Quase um mês depois da eleição que consagrou a volta de Donald Trump à Casa Branca e a conquista pelos republicanos da maioria na Câmara e no Senado, o Partido Democrata americano segue atordoado, à deriva, com seus caciques atolados na mais intensa discussão da relação em décadas. Nas entrevistas e análises que tomam conta dos noticiários, blogs e podcasts, congressistas de alta plumagem, estrategistas e autoridades tecem uma infinidade de teorias para tentar explicar a derrota da vice-presidente Kamala Harris e a decepção na votação legislativa.
Nos bastidores, o clima é de guerra, com a ala mais conservadora denunciando a esquerda por radicalizar a agenda de costumes e o bloco progressista acusando os moderados de priorizar uma agenda econômica que favorece as elites das grandes cidades e ignora os anseios dos menos favorecidos. No balanço, os dois lados têm culpa no cartório.
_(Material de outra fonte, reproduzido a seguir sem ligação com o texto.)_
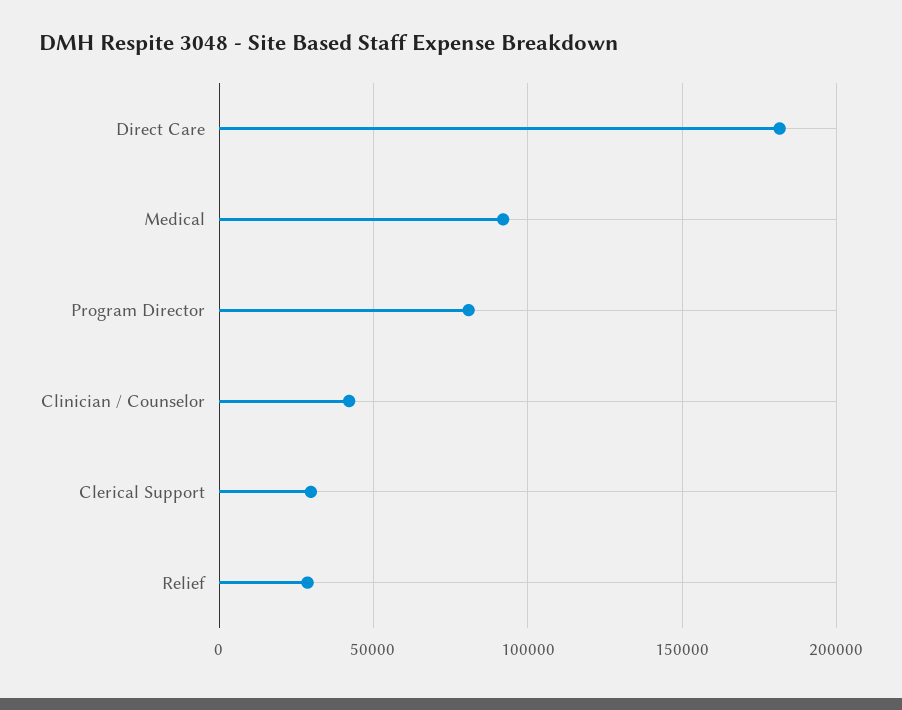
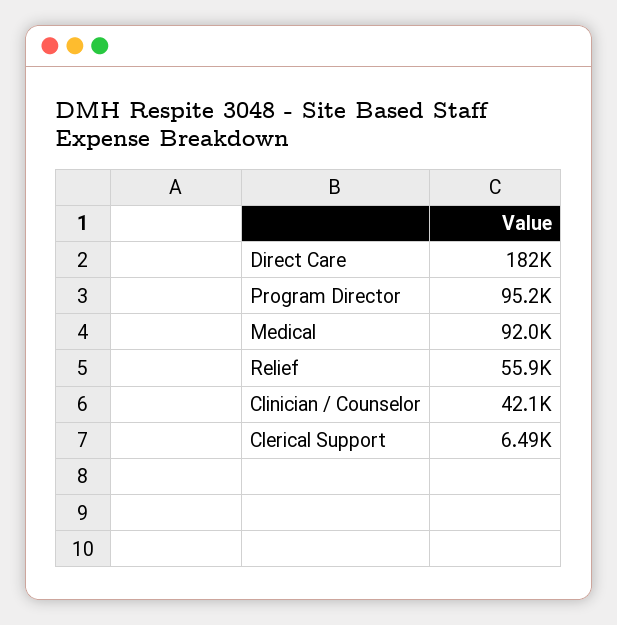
Program Director: 80000 -> 95200
Clerical Support: 30000 -> 6490
Relief: 30000 -> 55900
O diagnóstico mais contundente partiu do senador Bernie Sanders, socialista que concorre como independente e vota com os democratas. “O Partido Democrata foi monopolizado pela política identitária e não se dá conta de que a vasta maioria das pessoas neste país é da classe trabalhadora”, disparou. “Vamos ver se ele tem capacidade de se renovar, dada a sua dependência de financiadores e consultores”, acrescentou, desatando uma troca de acusações que já dura semanas. Nancy Pelosi, ex-presidente da Câmara e tida como um falcão da ala pragmática, rebateu argumentando que os democratas jamais abandonaram suas bases e que a responsabilidade pela derrota é de Joe Biden. “Se o presidente tivesse saído antes, poderia haver outros candidatos na corrida”, disse. A escolha em cima da hora, é verdade, impediu o surgimento de um nome forte durante o processo de eleições primárias. “A derrota se deve a vários fatores, mas o principal é que os democratas falharam em criar uma mensagem eficaz contra Trump e em atentar para a insatisfação com o governo Biden”, diz Heather Richardson, historiadora do Boston College.
A rigor, o mau humor dos eleitores com a economia, a imigração e as questões identitárias foi percebido e abordado por Biden e, mais ainda por Harris, que deu meia-volta em princípios do partido e tentou dourar a pílula do “radicalismo progressista”. Ao que tudo indica, porém, o vigor foi aquém do necessário. As mudanças na sociedade que Trump descortinou e soube explorar estão, há já algum tempo, provocando um realinhamento de forças dentro do Partido Democrata.
Uma análise das propostas de deputados democratas em andamento mostra maioria de posições mais alinhadas à direita, sobretudo as que estão relacionadas com a imigração, hoje um fantasma que Trump colou ao crime e que aterroriza os americanos. Ciente da sensibilidade do tema junto à opinião pública, a governadora democrata do Arizona, Katie Hobbs, afastou-se da tradicional complacência partidária com os ilegais e defende tolerância zero para eles. Ela reforça que essa “não é uma questão republicana ou democrata” e que vai trabalhar “com qualquer um” para manter a fronteira segura.
Por quase um século, o Partido Democrata foi “o partido do povo”, que servia em Washington de barreira contra os interesses dos poderosos, mais alinhados com os republicanos. Ao longo da última década, porém, o povo — pretos, latinos, pessoas sem formação universitária, moradores da área rural, enfim, quem ganha menos — foi perdendo emprego e poder aquisitivo, se assustando com o radicalismo das questões de gênero, se sentindo acuado no quesito segurança e, aos poucos, se afastou e se desiludiu com a elite política que manda no país. O novato Trump, tarimbado showman, introduziu em sua primeira campanha uma retórica populista que enfraqueceu ainda mais os laços entre democratas e eleitores e promoveu a mudança tectônica agora observada.
Pesquisa recente do instituto Pew Research aponta que metade dos americanos concorda que o Partido Republicano representa os interesses de pessoas como eles, o maior índice desde que Trump entrou em cena, em 2016, enquanto 43% acham o mesmo sobre os democratas, a primeira vez em oito anos que a legenda ficou na lanterna. A reconstrução começa em 1º de fevereiro, dez dias após a posse de Trump, quando o Comitê Nacional elegerá o próximo líder democrata — e não haver um nome óbvio diz muito sobre a confusão lá dentro. Uma de suas tarefas será justamente incentivar a ascensão de lideranças da nova geração, capazes de galvanizar novamente o público. “O partido precisa oferecer uma visão de futuro aos que hoje se sentem deixados para trás”, avalia Jeremy Paul, cientista político da Northeastern University. E rapidamente, porque as eleições de meio de mandato estão logo ali na esquina.